■ Problem to work on:
In the entries that follow, the lines from the one with "[80,847,326,862] // Contributor: Dr" through the one with "[50,542,125,553] How-to :: -> (47, 531) none" are the ones to write out, exactly and with both ends included. Nothing else should appear.

======== Data to examine ========

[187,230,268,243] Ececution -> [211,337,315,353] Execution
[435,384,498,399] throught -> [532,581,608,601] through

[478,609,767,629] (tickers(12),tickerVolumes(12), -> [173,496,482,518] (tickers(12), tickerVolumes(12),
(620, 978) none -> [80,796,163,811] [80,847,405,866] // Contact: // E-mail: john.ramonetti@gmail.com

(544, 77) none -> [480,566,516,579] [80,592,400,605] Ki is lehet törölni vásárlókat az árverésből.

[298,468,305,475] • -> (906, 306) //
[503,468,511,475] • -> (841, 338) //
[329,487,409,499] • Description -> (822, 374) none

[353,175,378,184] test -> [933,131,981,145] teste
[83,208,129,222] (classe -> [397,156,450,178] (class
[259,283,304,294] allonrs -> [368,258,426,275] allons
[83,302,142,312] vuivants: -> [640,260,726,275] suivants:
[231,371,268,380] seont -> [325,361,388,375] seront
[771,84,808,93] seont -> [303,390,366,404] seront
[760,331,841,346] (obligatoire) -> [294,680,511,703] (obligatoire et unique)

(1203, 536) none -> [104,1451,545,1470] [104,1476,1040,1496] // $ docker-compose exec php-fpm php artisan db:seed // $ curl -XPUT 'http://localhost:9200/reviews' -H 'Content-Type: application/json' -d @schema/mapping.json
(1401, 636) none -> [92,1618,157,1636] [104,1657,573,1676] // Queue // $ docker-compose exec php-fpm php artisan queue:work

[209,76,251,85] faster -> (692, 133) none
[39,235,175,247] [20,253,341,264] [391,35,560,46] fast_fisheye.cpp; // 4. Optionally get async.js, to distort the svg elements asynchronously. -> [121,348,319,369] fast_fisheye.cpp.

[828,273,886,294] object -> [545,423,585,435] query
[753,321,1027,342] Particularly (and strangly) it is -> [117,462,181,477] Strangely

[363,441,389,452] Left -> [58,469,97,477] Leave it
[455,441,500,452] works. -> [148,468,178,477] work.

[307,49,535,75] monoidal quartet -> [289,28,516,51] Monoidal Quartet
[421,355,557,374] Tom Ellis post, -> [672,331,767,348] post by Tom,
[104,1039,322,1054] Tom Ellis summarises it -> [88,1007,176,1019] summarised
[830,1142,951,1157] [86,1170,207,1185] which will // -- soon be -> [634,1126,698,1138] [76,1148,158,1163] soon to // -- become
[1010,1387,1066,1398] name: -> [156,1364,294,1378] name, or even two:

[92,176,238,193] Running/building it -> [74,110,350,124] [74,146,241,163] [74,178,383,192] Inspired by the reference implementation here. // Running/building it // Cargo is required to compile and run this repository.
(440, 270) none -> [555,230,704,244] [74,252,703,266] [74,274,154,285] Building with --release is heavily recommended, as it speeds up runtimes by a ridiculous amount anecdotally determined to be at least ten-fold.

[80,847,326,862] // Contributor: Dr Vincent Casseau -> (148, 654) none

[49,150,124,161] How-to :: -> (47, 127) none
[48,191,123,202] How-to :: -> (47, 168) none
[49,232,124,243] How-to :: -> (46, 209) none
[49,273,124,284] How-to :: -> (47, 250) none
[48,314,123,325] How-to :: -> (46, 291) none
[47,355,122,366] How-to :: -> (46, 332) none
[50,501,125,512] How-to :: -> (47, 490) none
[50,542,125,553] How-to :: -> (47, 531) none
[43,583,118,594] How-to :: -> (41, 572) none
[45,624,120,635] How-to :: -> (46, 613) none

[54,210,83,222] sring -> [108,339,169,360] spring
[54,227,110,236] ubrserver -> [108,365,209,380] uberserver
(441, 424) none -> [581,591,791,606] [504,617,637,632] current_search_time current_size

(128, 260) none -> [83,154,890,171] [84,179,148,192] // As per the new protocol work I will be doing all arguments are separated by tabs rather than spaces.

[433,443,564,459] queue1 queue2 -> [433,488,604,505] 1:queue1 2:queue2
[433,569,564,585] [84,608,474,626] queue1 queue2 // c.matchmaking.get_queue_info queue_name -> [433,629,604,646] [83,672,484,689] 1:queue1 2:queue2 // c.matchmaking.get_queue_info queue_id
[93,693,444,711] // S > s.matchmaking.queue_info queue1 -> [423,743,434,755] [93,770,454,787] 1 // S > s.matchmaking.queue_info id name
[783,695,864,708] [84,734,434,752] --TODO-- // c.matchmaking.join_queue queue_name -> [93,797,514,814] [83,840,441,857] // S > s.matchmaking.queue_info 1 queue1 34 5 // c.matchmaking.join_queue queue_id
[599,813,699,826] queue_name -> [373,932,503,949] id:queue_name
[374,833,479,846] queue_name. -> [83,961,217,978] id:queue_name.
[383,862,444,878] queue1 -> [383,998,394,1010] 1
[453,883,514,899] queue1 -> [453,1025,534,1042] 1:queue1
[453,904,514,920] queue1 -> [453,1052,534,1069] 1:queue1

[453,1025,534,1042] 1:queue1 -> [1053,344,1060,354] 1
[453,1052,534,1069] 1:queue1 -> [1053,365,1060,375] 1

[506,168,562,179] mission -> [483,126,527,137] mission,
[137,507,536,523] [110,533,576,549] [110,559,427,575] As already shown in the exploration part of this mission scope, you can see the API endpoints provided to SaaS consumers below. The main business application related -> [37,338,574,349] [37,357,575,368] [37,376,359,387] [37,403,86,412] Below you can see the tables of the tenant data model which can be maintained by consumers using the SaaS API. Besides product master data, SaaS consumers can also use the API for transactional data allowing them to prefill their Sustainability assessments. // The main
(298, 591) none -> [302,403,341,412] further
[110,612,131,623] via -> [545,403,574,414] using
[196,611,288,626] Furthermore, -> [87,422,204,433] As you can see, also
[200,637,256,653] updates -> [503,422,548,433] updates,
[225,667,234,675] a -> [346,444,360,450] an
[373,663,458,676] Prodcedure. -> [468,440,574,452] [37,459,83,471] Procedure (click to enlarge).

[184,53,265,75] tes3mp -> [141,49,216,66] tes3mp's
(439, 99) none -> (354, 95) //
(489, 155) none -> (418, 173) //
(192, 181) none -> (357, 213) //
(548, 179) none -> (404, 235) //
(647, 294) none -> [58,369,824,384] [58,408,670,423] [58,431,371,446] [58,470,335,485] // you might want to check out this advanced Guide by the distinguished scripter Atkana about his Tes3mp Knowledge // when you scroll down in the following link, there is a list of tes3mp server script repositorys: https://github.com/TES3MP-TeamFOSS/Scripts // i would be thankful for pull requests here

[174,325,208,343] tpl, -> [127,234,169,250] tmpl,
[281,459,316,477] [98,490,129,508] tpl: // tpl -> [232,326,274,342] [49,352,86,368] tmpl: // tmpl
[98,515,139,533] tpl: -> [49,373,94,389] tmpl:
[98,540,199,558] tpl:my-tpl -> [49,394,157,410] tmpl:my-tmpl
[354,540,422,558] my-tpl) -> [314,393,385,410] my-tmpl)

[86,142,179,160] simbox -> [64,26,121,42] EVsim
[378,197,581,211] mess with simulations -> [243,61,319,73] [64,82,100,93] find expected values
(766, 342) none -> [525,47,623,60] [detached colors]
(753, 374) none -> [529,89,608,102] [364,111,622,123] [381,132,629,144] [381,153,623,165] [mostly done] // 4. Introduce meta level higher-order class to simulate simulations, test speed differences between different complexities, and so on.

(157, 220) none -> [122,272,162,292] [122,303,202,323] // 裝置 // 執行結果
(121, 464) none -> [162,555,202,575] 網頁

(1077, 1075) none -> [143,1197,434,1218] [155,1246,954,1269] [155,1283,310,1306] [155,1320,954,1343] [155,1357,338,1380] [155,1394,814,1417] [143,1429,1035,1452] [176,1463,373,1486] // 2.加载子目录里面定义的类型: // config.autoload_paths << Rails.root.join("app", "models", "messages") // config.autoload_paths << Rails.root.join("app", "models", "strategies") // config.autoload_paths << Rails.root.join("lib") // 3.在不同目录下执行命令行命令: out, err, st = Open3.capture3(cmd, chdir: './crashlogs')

========

■ Solution for this exercise:
[80,847,326,862] // Contributor: Dr Vincent Casseau -> (148, 654) none

[49,150,124,161] How-to :: -> (47, 127) none
[48,191,123,202] How-to :: -> (47, 168) none
[49,232,124,243] How-to :: -> (46, 209) none
[49,273,124,284] How-to :: -> (47, 250) none
[48,314,123,325] How-to :: -> (46, 291) none
[47,355,122,366] How-to :: -> (46, 332) none
[50,501,125,512] How-to :: -> (47, 490) none
[50,542,125,553] How-to :: -> (47, 531) none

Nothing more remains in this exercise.